Thursday, August 20, 2009

The Death Panel Controversy

Much has been made of the "Death Panel" provision in the current health reform proposals. The actual provision, at least as has been revealed to date, was to give reimbursement to physicians for counselling patients about end of life decisions. Why this needs a separate payment schedule from any of the other things we counsel patients about is another discussion altogether. This has obviously been exagerrated and there is no question that it has been used to score some political points. Big surprise there. The real focus, however, should be on why this issue arose in the first place.

Human nature being what it is, if you make any proposal on an important subject, keep the details hidden in 4 separate House and Senate bills each over 1000 pages long, have many congressmen who admit they don't even read most of the bills they vote on, and then insist that it come to a decisive vote within 2 weeks, you are going to raise a little suspicion. Rumors and inuendo are the least response one could expect. Trying to evade facing the issue and labelling protestors as a mob of undemocratic stooges will only make it worse.

Let's be honest. The thrust of the current proposals is mainly to limit health care costs. No matter how you parse that, it means that some things are going to be cut. When you spend a lot of time talking about how much money is being spent in the last year of life for Medicare patients, it's natural to assume this a place where cuts will occur. In fact, that is exactly what has been done in England, where the euphamistic acronym of NICE has been applied to a panel of "experts" who decide what treatments are worth the money spent per "quality life year."

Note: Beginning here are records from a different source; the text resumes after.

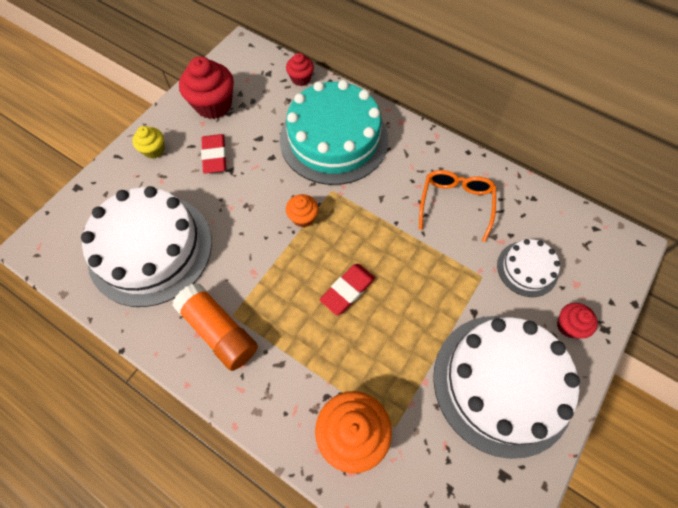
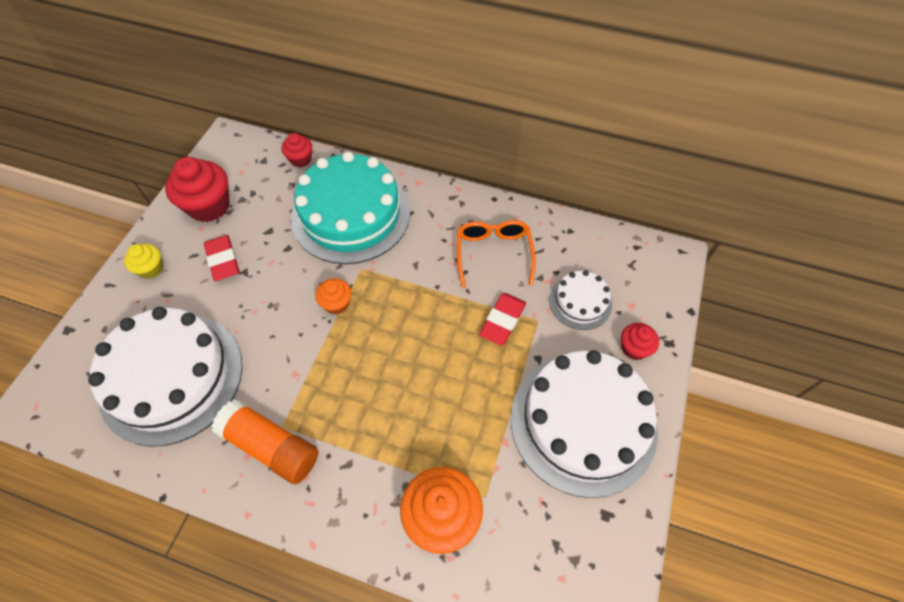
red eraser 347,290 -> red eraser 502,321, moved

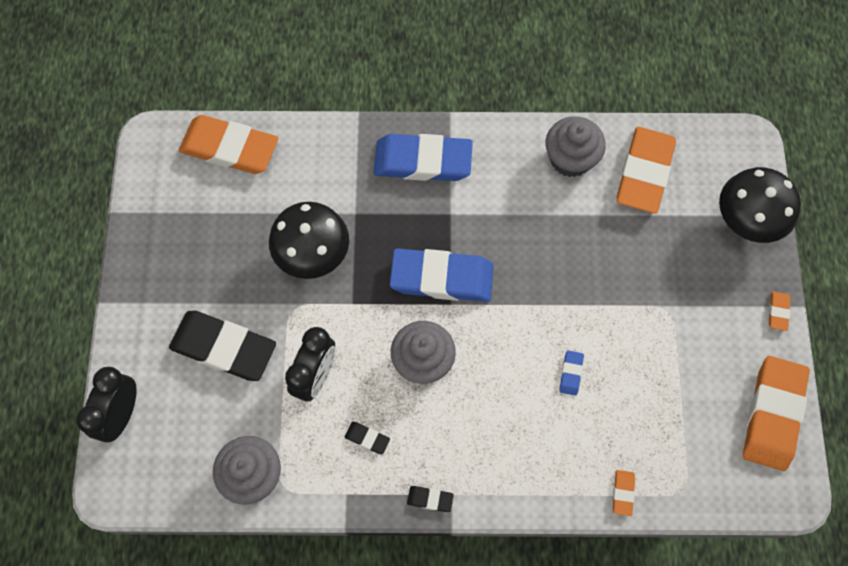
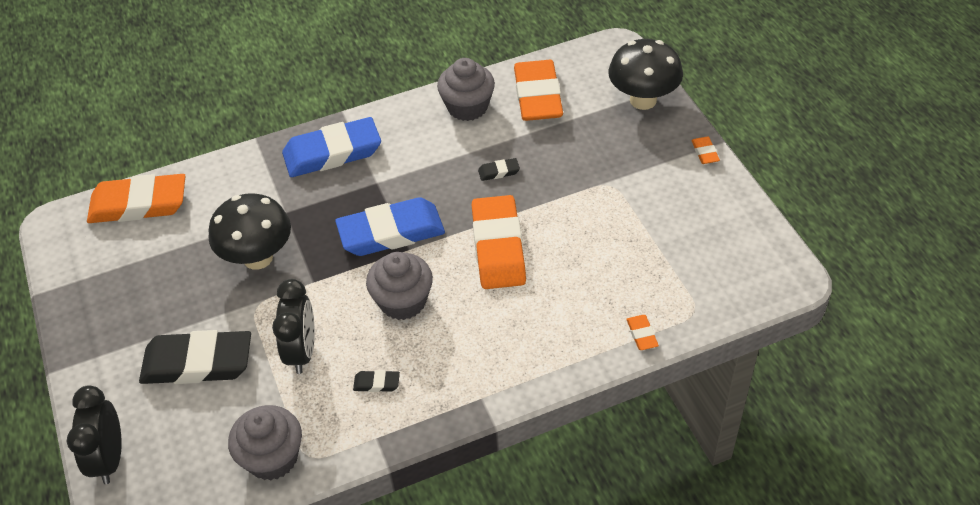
blue eraser 571,373 -> none
orange eraser 772,414 -> orange eraser 498,247, moved
black eraser 430,499 -> black eraser 499,172, moved

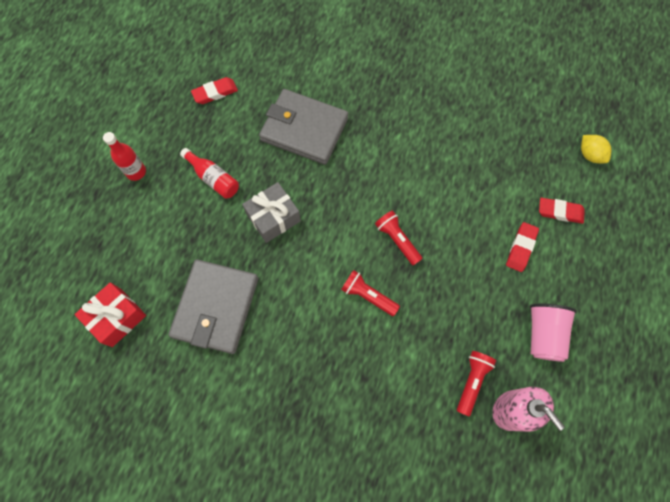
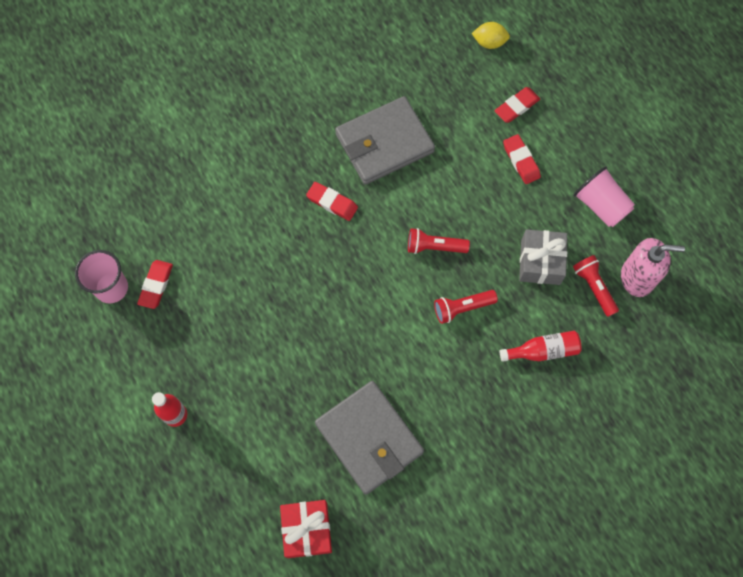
grey wallet 304,129 -> grey wallet 384,143, moved
red bottle 213,178 -> red bottle 543,350, moved
grey gift 273,217 -> grey gift 540,262, moved
none -> red eraser 332,203
none -> pink cup 111,288

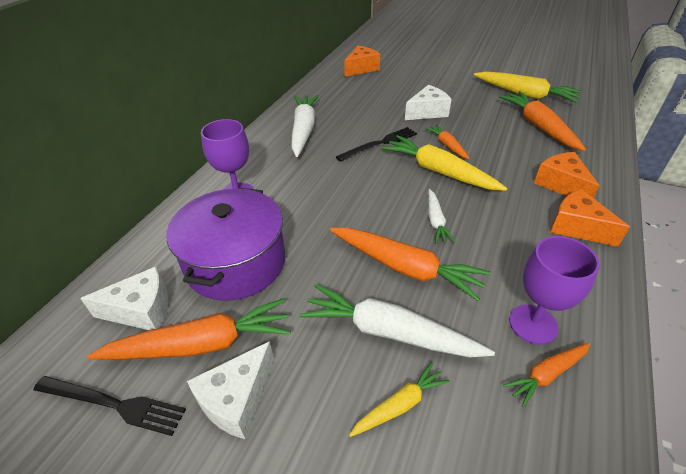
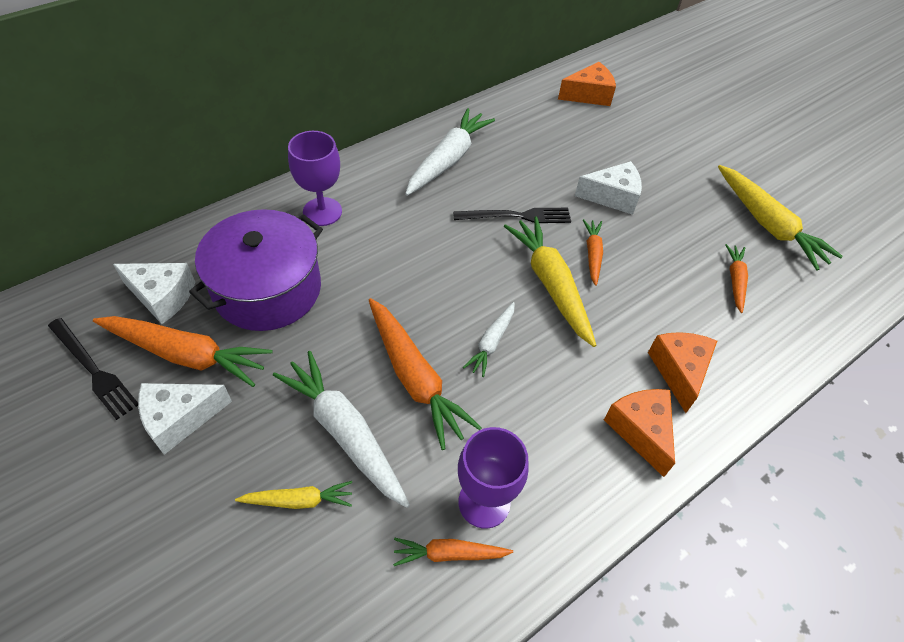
orange carrot 538,126 -> orange carrot 735,281, x0.54

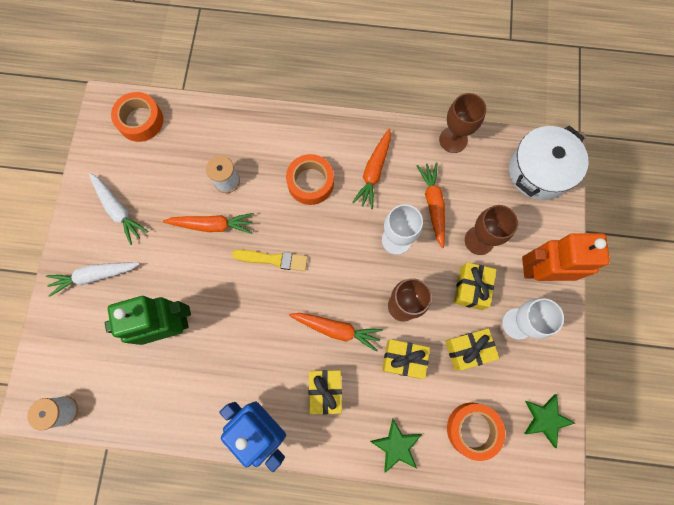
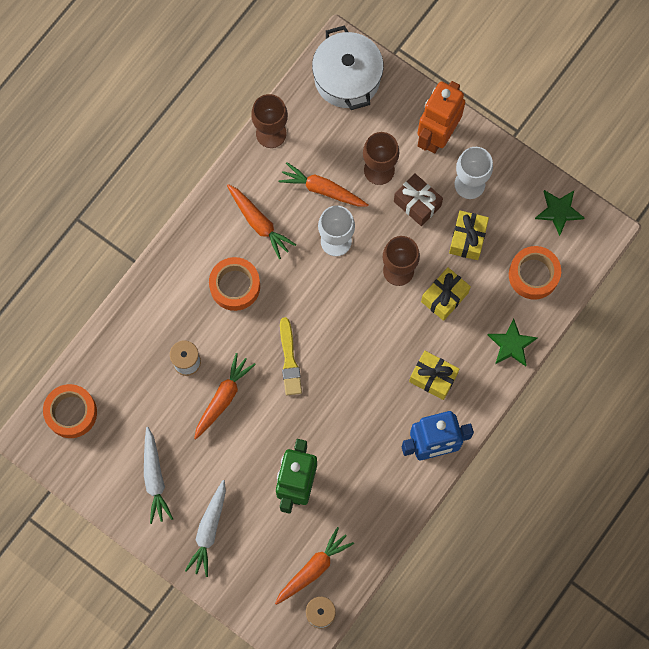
white carrot 118,210 -> white carrot 155,478, 90 degrees clockwise
yellow brush 273,259 -> yellow brush 289,360, 135 degrees clockwise
yellow gift 471,288 -> brown gift 417,203
orange carrot 336,329 -> orange carrot 313,568, moved

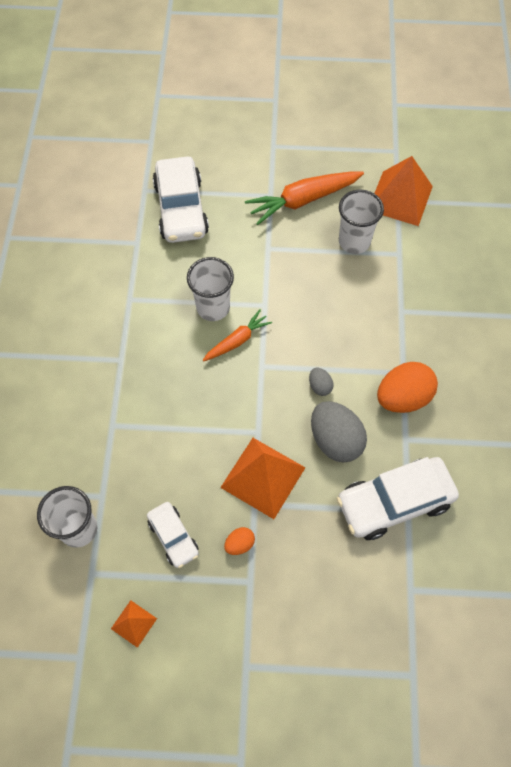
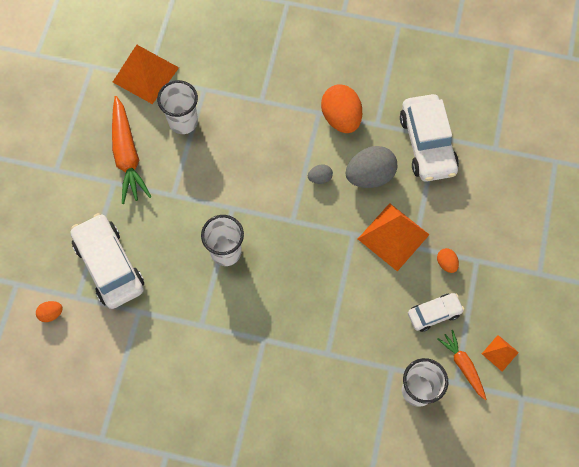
white car 181,209 -> white car 109,265, 120 degrees counterclockwise
orange carrot 237,340 -> orange carrot 463,365, moved
none -> orange egg 51,313

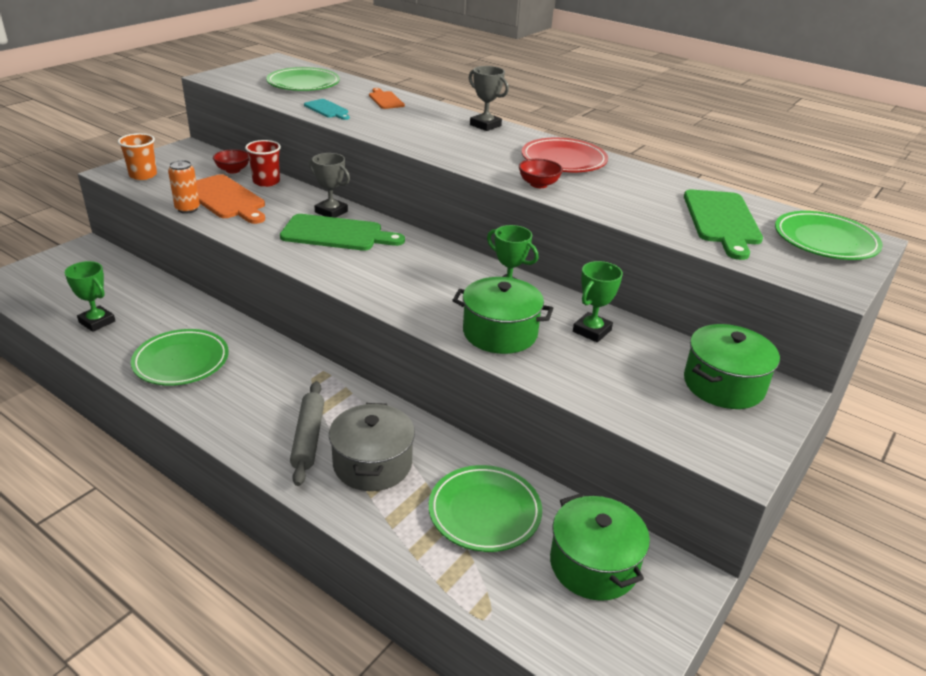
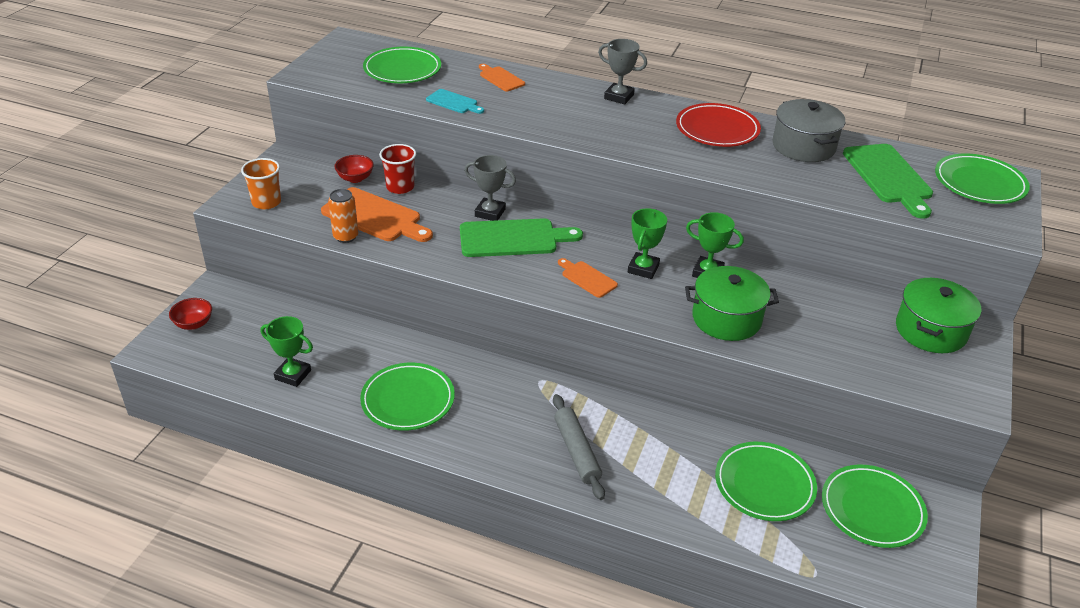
red bowl 538,184 -> red bowl 193,324, moved
green trophy 592,331 -> green trophy 643,269, moved
grey pot 372,464 -> grey pot 803,146, moved
green pot 593,565 -> green plate 872,509
none -> orange cutting board 587,278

How anyone thinks they know what you might consider to be a quality life year seems to be the height of arrogance. Consider the dilemma this presents to a physician. If I decide that I think this is the last year of your life and then withhold treatment, then it likely will be the last year of your life. The common expression for that is "self-fulfilling prophecy." Any honest physician will admit there are patients who survive and live long lives despite expectations. Does that mean that there are no limits? No. Only that you and your family decide rather than a bureaucratic panel.

And things change over time. Recall that Jacqueline Kennedy had a premature baby die while her husband was President. Here you had one of the richest and most powerful people in the world, yet the best medical science could not save that baby. If there were a NICE panel at the time, surely Neonatal Intensive Care would have been on the cutting floor. But today many of these babies are saved and their intellect and accomplishments match their age groups. The only reason this happened is that there were no artificial limits placed on neonatal care.

So, there is nothing surprising about this controversy. If people can express their concerns, regardless of how diplomatically they do it, then the situation can be clarified. Denying that only makes it worse. The lesson should be to have more transparency about what else is hidden in each of those 1000 pages.